Und so muss auch Dörnhoff Logistik- und Lieferketten flicken oder gar ganz neu aufbauen, damit am Sonntag wieder Tausende leuchtende Kinderaugen die Geschichte von Jesu Geburt im historischen Hochlarer Dorfkern verfolgen können.

Der Aufwand hinter den Kulissen ist enorm. Der VVH verkauft zu den drei geplanten Vorstellungen um 15.30, 17 und 18.30 Uhr Glühwein, Kinderpunsch und Bratwurst.

Szene des Lebenden Krippenspiels in Hochlar aus dem Jahr 2016 mit Maria, Josef, Hirten und viel Heu.
Idyll aus Heu und Heimeligkeit: Vor Corona verfolgten Tausende Besucher die Aufführungen des Lebenden Krippenspiels in Recklinghausen-Hochlar. © Thomas Nowaczyk (Archiv)

Doch der eigentliche Kraftakt findet vorher statt. Vier Tage dauert der Aufbau des Krippenidylls. Die Zeit drängt, sagt Organisator Dörnhoff: „Bis Samstagmittag muss alles fertig sein. Dann ist Generalprobe.“

Damit auch die kleinen Besucher einen guten Blick aufs Geschehen haben, wird ein gewaltiges, mindestens 50 cm hohes Podest errichtet, auf dem Jesus, Maria und alle anderen Mimen die biblische Weihnachtsgeschichte aufführen.

Das Heu spendet in diesem Jahr Bauer Jörgens aus Stuckenbusch. 20 bis 30 Ballen wollen vom Hof abgeholt, an der Remise verteilt und später wieder zurückgebracht werden. Bei der Beschaffung der Bühnentechnik ist das Ruhrfestspielhaus behilflich. Auf Leihbasis kommen auch die tierischen Statisten nach Hochlar. Der Schulbauernhof stellt Esel und Schafe zur Verfügung. Leiter Berthold Kalverkamp bringt die flauschigen Statisten direkt nach der letzten Vorstellung wieder nach Hause.

Der Eintritt ist frei

Selbstständig wird die Bläsergruppe der Maristen anreisen. Und das gilt auch für das 15-köpfige Ensemble, das die Geburtsstunde des Messias letztlich auf die Bühne bringt. Dabei steht auch ein Abschied bevor: Lothar Winkelmann wird als Josef aller Wahrscheinlichkeit nach zum letzten Mal die Vaterfreuden des Josef mimen. Der langjährige Vorsitzende des Verkehrs- und Verschönerungsvereins tritt ab.

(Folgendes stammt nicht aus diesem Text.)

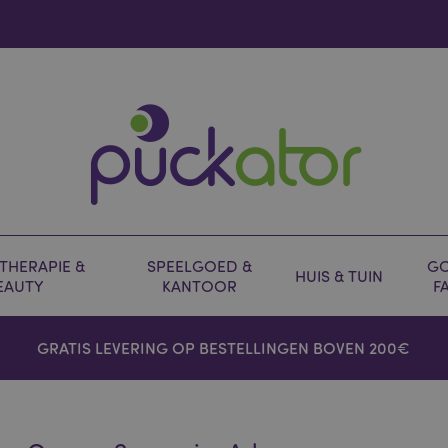
HERAPIE &
SPEELGOED &
GO
HUIS & TUIN
EAUTY
KANTOOR
F
GRATIS LEVERING OP BESTELLINGEN BOVEN 200€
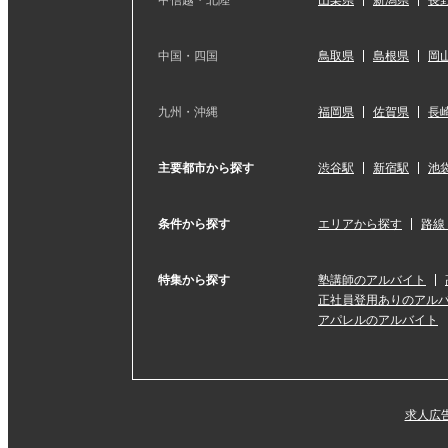
甲信越・北陸
山梨県
新潟県
長
中国・四国
鳥取県
島根県
岡
九州・沖縄
福岡県
佐賀県
長
主要都市から探す
渋谷駅
新宿駅
池
条件から探す
エリアから探す
路線
特集から探す
塾講師のアルバイト
正社員登用ありのアル
アパレルのアルバイト
求人広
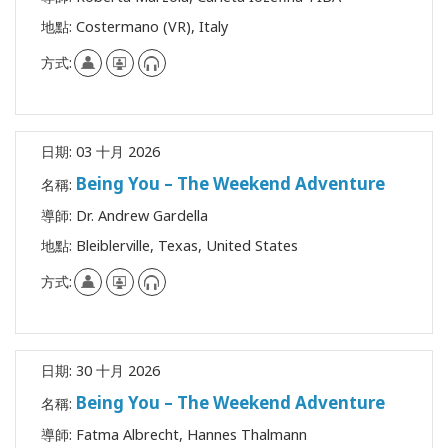
搜
索
地點:
Costermano (VR), Italy
方式:
日期:
03 十月 2026
Being You – The Weekend Adventure
名稱:
導師:
Dr. Andrew Gardella
地點:
Bleiblerville, Texas, United States
方式:
日期:
30 十月 2026
Being You – The Weekend Adventure
名稱:
導師:
Fatma Albrecht, Hannes Thalmann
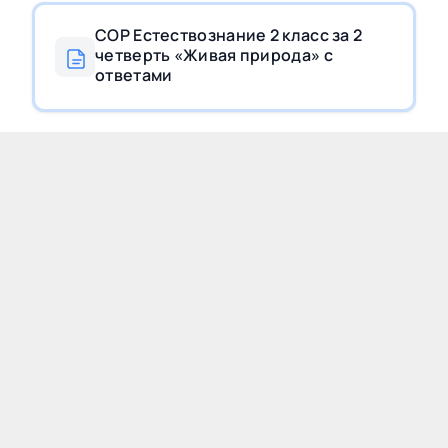
СОР Естествознание 2 класс за 2
четверть «Живая природа» с
ответами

Maria wird sich bald an einen neuen Gemahl gewöhnen müssen. Die Mutter Gottes gibt Martina Uekermann. Sie ist fast von Beginn an dabei, hat als kleines Mädchen zunächst einen Engel gespielt, bis sie in andere Rollen hineinwuchs.

Auzf etwas können sich die Besucher des Krippenspiels verlassen, betont Kai Dörnhoff: „Der Eintritt ist wie jedes Jahr frei, der Verein verkauft Bratwurst und Glühwein zu zivilen Preisen.